(PROVIDED PASSAGE begins)

In view of this, i want to share an observation: I think I do know well what kind of worries made your alarm bells ring: too many physicists have wildly played around with mathematical formalism, trying to see if it matches their needs in theory-building, in a way that one would rather not watch in public and whose failure, while maybe useful (we learn from failures) we’d rather not see publically, for the sheer naïvety and incoherence that it displays.

On the other hand, what also frequently raises strong emotions within me is the observation that mathematicians have the trait of watching with such contempt those attempts, instead of realizing that it is, for the sake of humanity, at them just as much as on every other suitably educated person to bang their head against these riddles. Among two persons, one making a fool of himself for trying what needs to be tried, the other just raising his eyebrows with his hands in his pockets, I’d rather keep with the former.

Therefore I replied to David by doing two things: I mentioned the only attempt that I am aware of for formalizing what it means to have a formalism that makes statements about fundamental physical reality, and I indicated a rough sketch of how I could imagine this could be connected to the previous discussion.

That one attempt that I mean is the re-formulation of quantum logic in terms of internal logic in a topos.

You may think that it is all clear what it means to have a physical theory : well, it’s something that makes a prediction about experimental outcomes, so what? But greater minds than both of us found that in view of the quantum nature of our best theories, it is in fact far from clear what this means, and that something needs to be solved here.

Again, certainly one can easily declare this kind of question as irrelevant and move on to do whateverone does in daily life. But I don’t think it is ridiculous to ask this question, nor - given that it is a question about how logic meets reality - that it is ridiculous to try to answer it by invoking tools of topos theory.

John von Neumann thought there was something to be understood here. He suggested that what is called quantum logic is needed to make sense of the nature as a theory of a theory of fundamental physics. Various arguments have been put forward that suggest that, however, the original approach of von Neumann is unsatisfactory and fails to accomplish what one would hope it accomplishes, and that instead the correct way to understand the theory-nature of theories of quantum mechanics is to understand them in terms of the internal logic of a suitable topos.

(PROVIDED PASSAGE ends)
(MATERIAL PROVIDED begins)

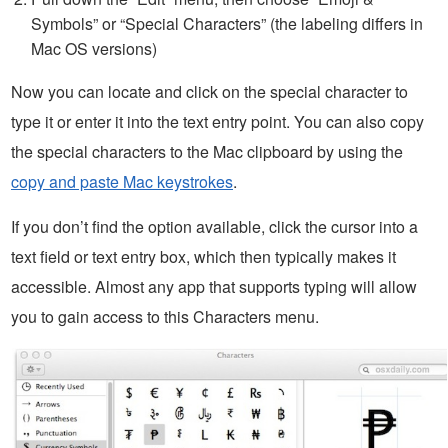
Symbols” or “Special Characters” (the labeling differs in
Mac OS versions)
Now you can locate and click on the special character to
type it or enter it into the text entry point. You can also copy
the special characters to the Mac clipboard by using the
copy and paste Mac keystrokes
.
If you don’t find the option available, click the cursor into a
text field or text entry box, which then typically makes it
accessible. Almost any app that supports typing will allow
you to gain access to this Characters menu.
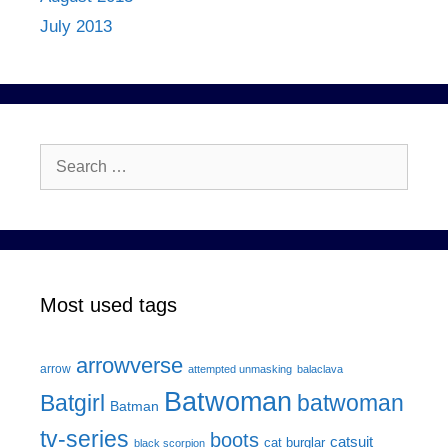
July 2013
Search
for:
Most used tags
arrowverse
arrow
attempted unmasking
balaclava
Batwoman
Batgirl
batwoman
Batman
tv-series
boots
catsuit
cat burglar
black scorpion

(MATERIAL PROVIDED ends)

**WORK TO COMPLETE**
A) Repeat word for word a stretch of the passage on quantum logic, starting with "You may think" and going on through "of topos theory.".
B) In the passage on quantum logic, what is the one attempt the writer mentions for formalizing what it means to have a formalism that makes statements about fundamental physical reality?

**ANSWERS BELOW**
A)
You may think that it is all clear what it means to have a physical theory : well, it’s something that makes a prediction about experimental outcomes, so what? But greater minds than both of us found that in view of the quantum nature of our best theories, it is in fact far from clear what this means, and that something needs to be solved here.

Again, certainly one can easily declare this kind of question as irrelevant and move on to do whateverone does in daily life. But I don’t think it is ridiculous to ask this question, nor - given that it is a question about how logic meets reality - that it is ridiculous to try to answer it by invoking tools of topos theory.

B) The re-formulation of quantum logic in terms of internal logic in a topos.